▶ [WHAT TO DO]:
1. In the legislative update, what is the maximum amount the bill provides for funeral expenses?
2. From the legislative update, extract the stretch from "ACTION ITEM: Last" through "of Congress today.".

[Opening EXCERPTED PASSAGE section]

ACTION ITEM: Last week, PASS members helped to defeat the Senate legislation by responding to a call to action and contacting their members of Congress. Prior to next week’s vote on the House legislation, it is imperative that PASS members continue to contact their members of Congress and urge them to oppose the legislation and any other proposals that would negatively impact federal employees. Please click on the link on the homepage of the PASS national website for more information and to send letters to your members of Congress today.


On November 29, the House passed legislation (H.R. 2465) to provide improved assistance to federal workers who are injured while on duty. The bipartisan Federal Workers’ Compensation Modernization and Improvement Act amends the Federal Employees’ Compensation Act (FECA), which has not been significantly updated for decades, by simplifying the claims process, modernizing benefits and making sure injured workers receive adequate compensation. The bill would allow physician assistants and advanced practice nurses to certify that someone has been disabled by a traumatic injury, which is expected to speed up the claims process. The claims process would also be streamlined for federal workers who are traumatically injured in armed combat zones, and injuries or illnesses caused by terrorist attacks would be covered as a war-risk hazard. The legislation provides support for funeral expenses up to $6,000 and includes a limit of $50,000 for employees who are facially disfigured due to injury. In addition, the bill allows the Department of Labor to check workers’ earnings with the Social Security Administration to prevent fraudulent claims. “Reform of the federal workers' compensation program is long overdue," said House Committee on Education and the Workforce Chair John Kline (R-Minn.), one of the bill’s sponsors. “I am grateful for the time and effort my colleagues on both sides of the aisle invested in advancing this responsible legislation. I hope this represents not only a first step toward modernizing the Federal Employees’ Compensation Act, but also a renewed effort to work together in pursuit of meaningful solutions that better serve both workers and taxpayers.” “The federal workers’ compensation has not been significantly updated in almost 40 years," said Rep. Tim Walberg (R-Mich.), who also sponsored the bill. “As is too often the case with government programs left unchecked, waste and inefficiencies have crept into the system, leading to poor use of taxpayer resources and diminished support for those the program is intended to serve. This legislation will help ensure federal employees have access to a program that reflects the realities of today's economy and the best practices in medical care.”

[Closing EXCERPTED PASSAGE section]
[Opening DATA SHOWN section]

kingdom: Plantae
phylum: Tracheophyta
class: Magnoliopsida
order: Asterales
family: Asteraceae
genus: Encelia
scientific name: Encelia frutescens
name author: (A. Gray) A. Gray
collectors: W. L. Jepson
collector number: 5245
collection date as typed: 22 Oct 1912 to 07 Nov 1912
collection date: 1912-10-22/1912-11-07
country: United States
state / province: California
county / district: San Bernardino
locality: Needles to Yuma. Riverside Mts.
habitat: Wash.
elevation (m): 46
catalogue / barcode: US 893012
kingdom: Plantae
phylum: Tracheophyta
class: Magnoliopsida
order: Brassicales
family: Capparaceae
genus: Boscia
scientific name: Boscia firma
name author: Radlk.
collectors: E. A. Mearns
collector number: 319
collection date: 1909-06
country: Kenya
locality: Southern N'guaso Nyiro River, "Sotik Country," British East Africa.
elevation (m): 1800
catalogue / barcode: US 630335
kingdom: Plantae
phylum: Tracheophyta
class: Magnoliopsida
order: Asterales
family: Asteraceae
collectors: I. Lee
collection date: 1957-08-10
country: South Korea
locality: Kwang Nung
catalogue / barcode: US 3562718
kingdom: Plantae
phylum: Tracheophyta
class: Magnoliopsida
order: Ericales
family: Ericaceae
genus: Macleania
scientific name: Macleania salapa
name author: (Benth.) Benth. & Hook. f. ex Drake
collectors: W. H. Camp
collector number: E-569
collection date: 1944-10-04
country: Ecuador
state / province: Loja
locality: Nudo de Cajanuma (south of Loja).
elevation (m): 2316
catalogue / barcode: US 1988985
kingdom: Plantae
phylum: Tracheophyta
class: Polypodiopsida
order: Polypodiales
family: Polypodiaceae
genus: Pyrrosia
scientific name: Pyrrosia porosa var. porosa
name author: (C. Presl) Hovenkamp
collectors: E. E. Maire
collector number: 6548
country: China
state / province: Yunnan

[Closing DATA SHOWN section]

▶ [RESPONSES TO THE EXERCISE]:
1. Up to $6,000.

2.
ACTION ITEM: Last week, PASS members helped to defeat the Senate legislation by responding to a call to action and contacting their members of Congress. Prior to next week’s vote on the House legislation, it is imperative that PASS members continue to contact their members of Congress and urge them to oppose the legislation and any other proposals that would negatively impact federal employees. Please click on the link on the homepage of the PASS national website for more information and to send letters to your members of Congress today.